:: Prompt ::
Extract each line from the entries below that has the string "section" in it.

:: Material for the task ::

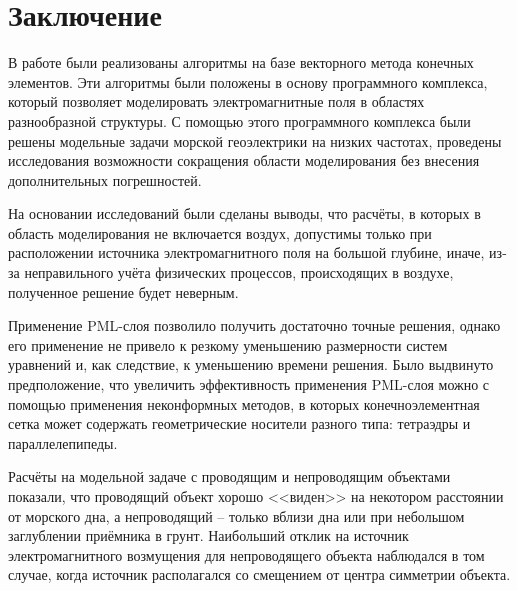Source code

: \documentclass[a4paper,14pt]{article}
\begin{document}

\clearpage
{}
\section*{Заключение}
В работе были реализованы алгоритмы на базе векторного метода конечных элементов. Эти алгоритмы были положены в основу программного комплекса, который позволяет моделировать электромагнитные поля в областях разнообразной структуры. С помощью этого программного комплекса были решены модельные задачи морской геоэлектрики на низких частотах, проведены исследования возможности сокращения области моделирования без внесения дополнительных погрешностей.

На основании исследований были сделаны выводы, что расчёты, в которых в область моделирования не включается воздух, допустимы только при расположении источника электромагнитного поля на большой глубине, иначе, из-за неправильного учёта физических процессов, происходящих в воздухе, полученное решение будет неверным.

Применение PML-слоя позволило получить достаточно точные решения, однако его применение не привело к резкому уменьшению размерности систем уравнений и, как следствие, к уменьшению времени решения. Было выдвинуто предположение, что увеличить эффективность применения PML-слоя можно с помощью применения неконформных методов, в которых конечноэлементная сетка может содержать геометрические носители разного типа: тетраэдры и параллелепипеды.

Расчёты на модельной задаче с проводящим и непроводящим объектами показали, что проводящий объект хорошо <<виден>> на некотором расстоянии от морского дна, а непроводящий -- только вблизи дна или при небольшом заглублении приёмника в грунт. Наибольший отклик на источник электромагнитного возмущения для непроводящего объекта наблюдался в том случае, когда источник располагался со смещением от центра симметрии объекта.


\clearpage
{}

\end{document}
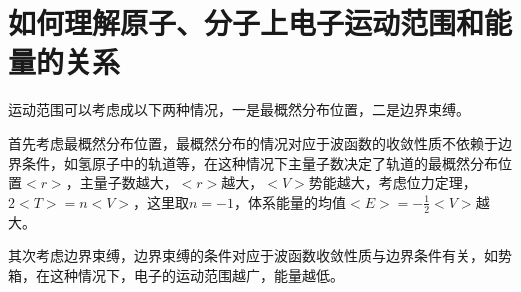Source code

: \section{如何理解原子、分子上电子运动范围和能量的关系}
运动范围可以考虑成以下两种情况，一是最概然分布位置，二是边界束缚。

首先考虑最概然分布位置，最概然分布的情况对应于波函数的收敛性质不依赖于边界条件，如氢原子中的轨道等，在这种情况下主量子数决定了轨道的最概然分布位置$<r>$，主量子数越大，$<r>$越大，$<V>$势能越大，考虑位力定理，$2<T>=n<V>$，这里取$n=-1$，体系能量的均值$<E>=-\frac{1}{2}<V>$越大。

其次考虑边界束缚，边界束缚的条件对应于波函数收敛性质与边界条件有关，如势箱，在这种情况下，电子的运动范围越广，能量越低。
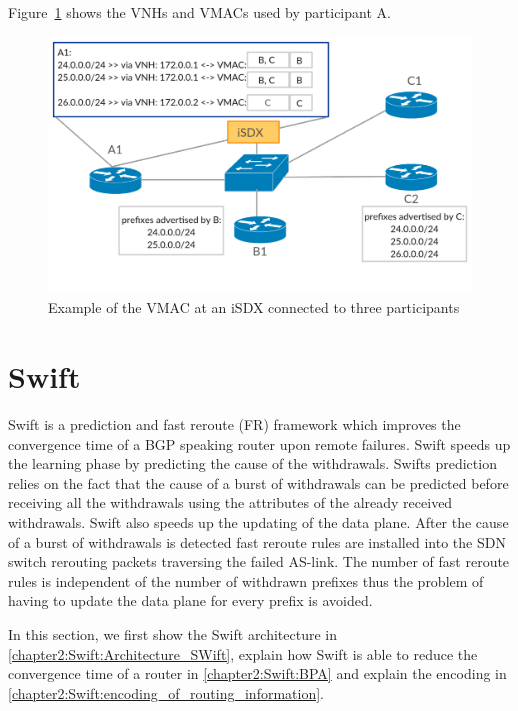 Figure~\ref{fig:isdx_vmac} shows the VNHs and VMACs used by participant A.

\begin{figure}[h]
\center
\includegraphics[scale = 0.33]{Figures/sdx_vmac3.pdf}
\caption{Example of the VMAC at an iSDX connected to three participants}
\label{fig:isdx_vmac}
\end{figure}

\newpage

\section{\label{chapter2:Swift}Swift}

Swift is a prediction and fast reroute (FR) framework which improves the convergence time of a BGP speaking router upon remote failures. Swift speeds up the learning phase by predicting the cause of the withdrawals. Swifts prediction relies on the fact that the cause of a burst of withdrawals can be predicted before receiving all the withdrawals using the attributes of the already received withdrawals. Swift also speeds up the updating of the data plane. After the cause of a burst of withdrawals is detected fast reroute rules are installed into the SDN switch rerouting packets traversing the failed AS-link. The number of fast reroute rules is independent of the number of withdrawn prefixes thus the problem of having to update the data plane for every prefix is avoided. 

In this section, we first show the Swift architecture in \ref{chapter2:Swift:Architecture_SWift}, explain how Swift is able to reduce the convergence time of a router in \ref{chapter2:Swift:BPA} and explain the encoding in \ref{chapter2:Swift:encoding_of_routing_information}.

:: Expected answer ::
\section*{Заключение}
: \section{如何理解原子、分子上电子运动范围和能量的关系}
\section{\label{chapter2:Swift}Swift}
In this section, we first show the Swift architecture in \ref{chapter2:Swift:Architecture_SWift}, explain how Swift is able to reduce the convergence time of a router in \ref{chapter2:Swift:BPA} and explain the encoding in \ref{chapter2:Swift:encoding_of_routing_information}.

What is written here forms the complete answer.